John O. Baldwin, Respondent, v. Abraham Cohen and Barnatt Duberstein, Appellants.
Second Department,
April 30, 1909.
Landlord and tenant—eviction — section 197, Beal Property Law, construed— defenses—breach of landlord’s covenant to repair plumbing —Statute of Frauds—surrender of lease—counterclaim for injury to goods.
Section 197 of the Beal Property Law, giving a tenant an option to quit and surrender possession, where the demised premises are destroyed or injured so as to be untenantable, has nothing to do with the law of eviction.
Thus, it is no defense to an action for rent to show that a landlord refused to repair a water pipe which broke, as required by the lease, where the tenant retains possession of the property.

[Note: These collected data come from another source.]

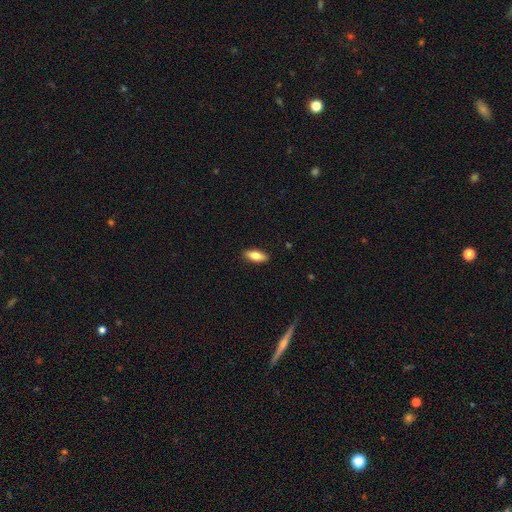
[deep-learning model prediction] Morphology: type=smooth (81%); roundness=in between (76%); merging=none (89%).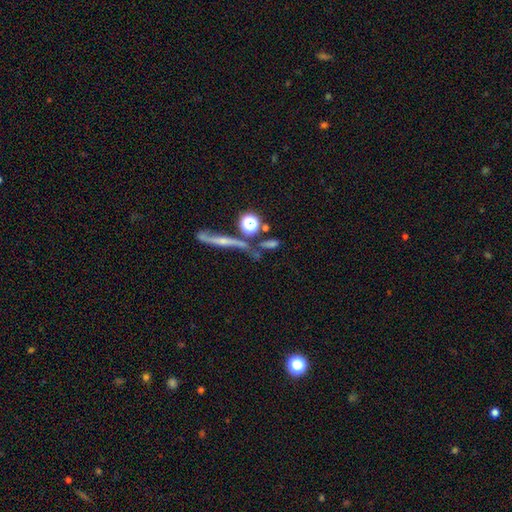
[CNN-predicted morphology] smooth_or_featured: featured or disk (p=0.43) [alt: smooth p=0.33]
merging: none (p=0.50) [alt: merger p=0.20]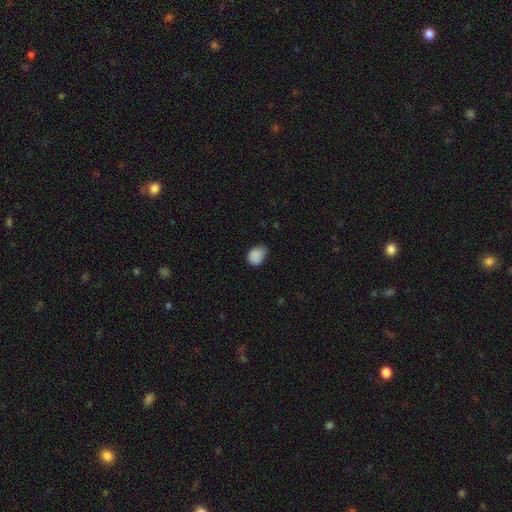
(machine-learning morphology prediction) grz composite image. It shows a smooth galaxy with no disk features (87%) that is in between round and cigar-shaped (59%). Merging: none (58%).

The statute does not make such breach of covenant by the landlord a constructive eviction, nor is a fulfillment of the .covenant a condition of the tenant’s covenant to pay rent;
Evidence in an action for rent examined, and held, that the question of the surrender by the tenant and acceptance by the landlord should have been submitted to the jury.
Section 207 of the Real Property Law, requiring the surrender of a lease for a term of more than one year to be in writing signed by the tenant, does not apply if there be an actual surrender and acceptance.

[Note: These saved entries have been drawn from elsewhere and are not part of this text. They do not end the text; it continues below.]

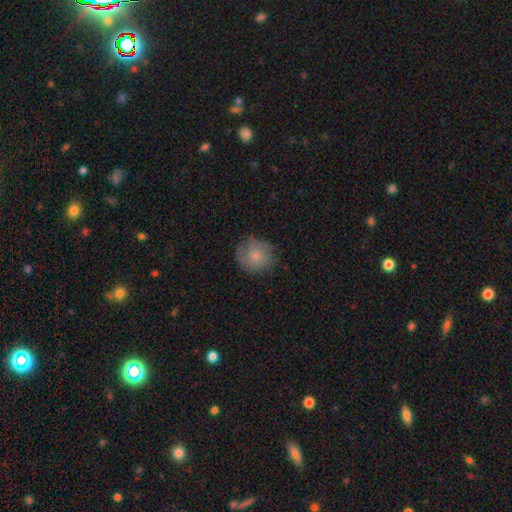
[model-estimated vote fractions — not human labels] This is likely a smooth galaxy (75%). How rounded: clearly round (86%). Merging: likely none (74%).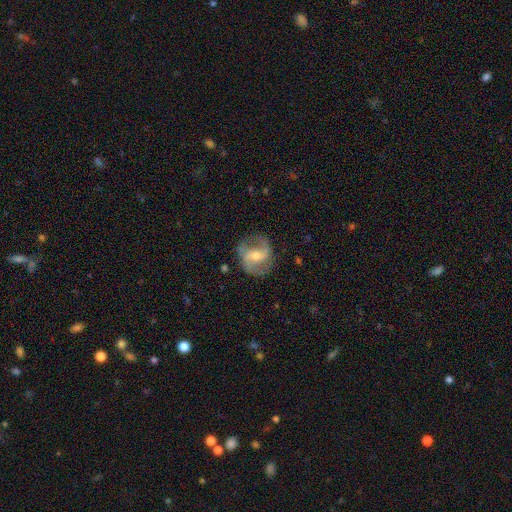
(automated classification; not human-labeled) The model was most divided on "bulge size" (2-way tie): moderate: 48%, small: 48%, large: 2%, none: 1%, dominant: 1%. Remaining: edge-on disk — no (97%); spiral arms — yes (92%); spiral arm count — 2 (88%); smooth or featured — featured or disk (82%); merging — none (77%); spiral winding — medium (50%); bar — weak (42%).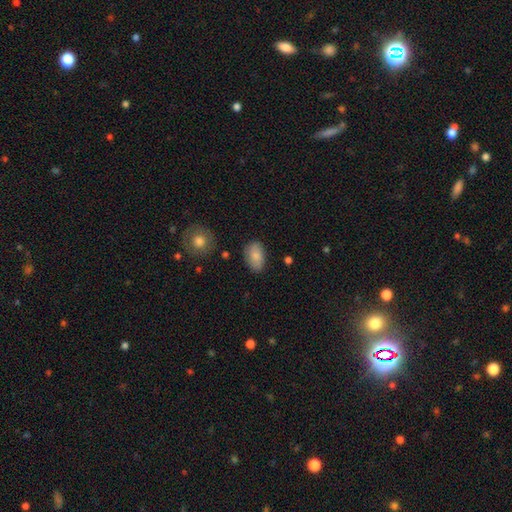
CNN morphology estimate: smooth-or-featured: smooth: 84% | featured or disk: 9% | star or artifact: 7%
  how-rounded: in between: 89% | round: 9% | cigar-shaped: 2%
  merging: none: 77% | minor disturbance: 17% | major disturbance: 4% | merger: 2%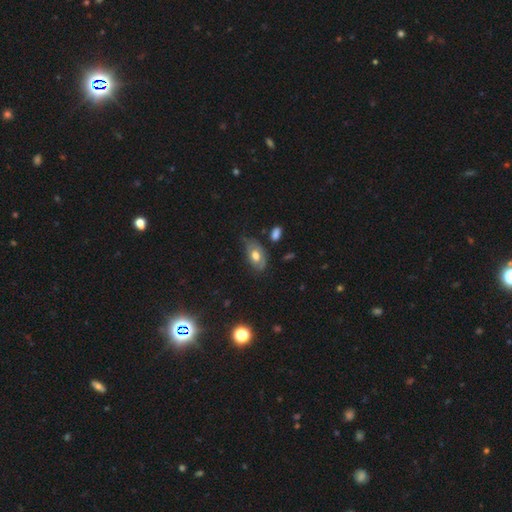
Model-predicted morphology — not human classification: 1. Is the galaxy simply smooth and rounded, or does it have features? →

A tenant sued for rent cannot counterclaim for damages caused to goods by the breaking of a frozen water pipe, although the landlord failed to perform his covenant to make inside repairs to plumbing.
Appeal by the defendants, Abraham Cohen and another, from a judgment of the Municipal Court of the' city of New York in favor of the plaintiff, entered upon the verdict of a jury.

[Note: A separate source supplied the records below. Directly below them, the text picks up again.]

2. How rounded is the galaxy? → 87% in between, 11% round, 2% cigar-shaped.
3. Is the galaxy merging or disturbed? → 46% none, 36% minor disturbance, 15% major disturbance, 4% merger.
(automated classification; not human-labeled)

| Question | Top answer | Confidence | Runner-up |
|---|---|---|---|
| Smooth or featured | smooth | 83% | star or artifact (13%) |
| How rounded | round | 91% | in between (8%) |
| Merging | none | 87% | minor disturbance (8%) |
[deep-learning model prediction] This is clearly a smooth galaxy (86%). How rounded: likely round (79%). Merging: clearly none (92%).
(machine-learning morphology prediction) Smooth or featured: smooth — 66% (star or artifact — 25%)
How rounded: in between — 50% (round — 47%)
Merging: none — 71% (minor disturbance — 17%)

The action was for rent, and the trial justice directed a verdict for the plaintiff.
Morris S. Hirschberg, for the appellants.
Lewis C. Grover [Theodore Burgmyer with him on the brief] for the respondent.
[MAJORITY — Gaynor, J.:]
Gaynor, J.:
The learned counsel for the defendants claims that there was evidence of a “ constructive eviction ” which should have been submitted to the jury. He bases this on section 197 of the Real Property Law (Laws of 1896, ch. 547). But that provision has nothing to do with the law of eviction. It only changes a hard rule of the common law by giving a tenant the right or option to “ quit and surrender possession of the leasehold premises and thereby release himself for rent accruing after such surrender, where the “ building which is leased or occupied is destroyed or so injured by the elements, or any other cause, as to be untenantable and Unfit for occupancy ”, etc. In place of enlarging the law of eviction it does not provide for an eviction, but only confers an option to' quit and surrender on such injury or destruction of the building. Instead of being evicted, the tenant still has possession of the leased property, and it may be to his profit to continue to hold it. Now all that happened here was that a water pipe, in the leased premises burst from freezing, and the landlord refused to repair it, although there was a provision in the lease that the landlord should do the: inside repairs,. “including the plumbing”. The said statute does not cover such a case, nor does the law of eviction; nor was the keeping of the covenant to repair a condition to the covenant to pay-rent (Huber v. Ryan, 26 Misc. Rep. 428).
But the defense of surrender and acceptance should have been submitted to the jury. When the defendant asked the plaintiff to repair the pipe he refused and told the plaintiff if he was not satisfied with that to move out, and the plaintiff told him he would move out, and he began to move out in about two weeks. While the moving was goings-on, the plaintiff came on the premises and told the defendant’s representative to clean up the place and send him the keys when the moving was over. This is according to the evidence for the defendant. The keys were delivered to the plaintiff and he made.no objection. Section 207 of the Real Property Law, which requires a surrender of a lease for a term of more than one year to be in writing and signed by the tenant does not apply. If there be an actual surrender and acceptance that suffices (Kelly v. Noxon, 64 Hun, 281; Chaplin on Landlord & Ten. chap. 29).
The defendants were not entitled to counterclaim the damage to their goods (Reiner v. Jones, 38 App. Div. 441; Weinberg v. Ely, 114 id. 857).
The judgment should be reversed.
Woodward, Jenks, Burr and Rich, JJ., concurred
Judgment and order of the Municipal Court reversed and new trial ordered, costs to abide the event.